**Description of the task:**
Could you copy exactly the lines from the one containing "90 355 17.39" through the last line of the records below, and nothing else?

**Data shown:**
◇ ◇ ◇ ◇ ◇

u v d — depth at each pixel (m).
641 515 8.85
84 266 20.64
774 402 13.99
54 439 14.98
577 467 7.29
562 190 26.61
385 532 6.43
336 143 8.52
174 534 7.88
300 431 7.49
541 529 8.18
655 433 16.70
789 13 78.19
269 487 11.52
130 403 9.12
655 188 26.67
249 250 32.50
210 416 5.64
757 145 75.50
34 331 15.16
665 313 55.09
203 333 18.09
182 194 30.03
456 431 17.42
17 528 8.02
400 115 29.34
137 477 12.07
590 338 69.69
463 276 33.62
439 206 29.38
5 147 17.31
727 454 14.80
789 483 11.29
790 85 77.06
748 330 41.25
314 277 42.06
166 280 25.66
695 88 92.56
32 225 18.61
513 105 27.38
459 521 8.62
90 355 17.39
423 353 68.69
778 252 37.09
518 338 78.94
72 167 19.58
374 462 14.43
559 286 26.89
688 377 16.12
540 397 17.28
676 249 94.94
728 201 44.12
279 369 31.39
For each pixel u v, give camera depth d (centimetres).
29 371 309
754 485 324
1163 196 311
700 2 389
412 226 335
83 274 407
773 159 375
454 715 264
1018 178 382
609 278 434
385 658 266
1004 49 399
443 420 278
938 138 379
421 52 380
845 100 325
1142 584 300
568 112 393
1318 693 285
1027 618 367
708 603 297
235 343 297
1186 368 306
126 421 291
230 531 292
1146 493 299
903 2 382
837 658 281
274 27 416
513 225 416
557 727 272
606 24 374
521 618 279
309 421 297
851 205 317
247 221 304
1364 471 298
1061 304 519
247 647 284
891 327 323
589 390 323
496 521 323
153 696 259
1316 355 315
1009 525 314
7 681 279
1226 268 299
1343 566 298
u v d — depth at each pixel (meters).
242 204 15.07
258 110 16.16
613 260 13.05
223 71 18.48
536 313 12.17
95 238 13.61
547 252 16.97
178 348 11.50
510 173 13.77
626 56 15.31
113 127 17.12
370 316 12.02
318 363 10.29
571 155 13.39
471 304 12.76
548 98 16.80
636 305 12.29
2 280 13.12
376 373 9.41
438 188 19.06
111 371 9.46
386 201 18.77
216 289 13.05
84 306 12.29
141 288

◇ ◇ ◇ ◇ ◇

**Exercise result:**
90 355 17.39
423 353 68.69
778 252 37.09
518 338 78.94
72 167 19.58
374 462 14.43
559 286 26.89
688 377 16.12
540 397 17.28
676 249 94.94
728 201 44.12
279 369 31.39
For each pixel u v, give camera depth d (centimetres).
29 371 309
754 485 324
1163 196 311
700 2 389
412 226 335
83 274 407
773 159 375
454 715 264
1018 178 382
609 278 434
385 658 266
1004 49 399
443 420 278
938 138 379
421 52 380
845 100 325
1142 584 300
568 112 393
1318 693 285
1027 618 367
708 603 297
235 343 297
1186 368 306
126 421 291
230 531 292
1146 493 299
903 2 382
837 658 281
274 27 416
513 225 416
557 727 272
606 24 374
521 618 279
309 421 297
851 205 317
247 221 304
1364 471 298
1061 304 519
247 647 284
891 327 323
589 390 323
496 521 323
153 696 259
1316 355 315
1009 525 314
7 681 279
1226 268 299
1343 566 298
u v d — depth at each pixel (meters).
242 204 15.07
258 110 16.16
613 260 13.05
223 71 18.48
536 313 12.17
95 238 13.61
547 252 16.97
178 348 11.50
510 173 13.77
626 56 15.31
113 127 17.12
370 316 12.02
318 363 10.29
571 155 13.39
471 304 12.76
548 98 16.80
636 305 12.29
2 280 13.12
376 373 9.41
438 188 19.06
111 371 9.46
386 201 18.77
216 289 13.05
84 306 12.29
141 288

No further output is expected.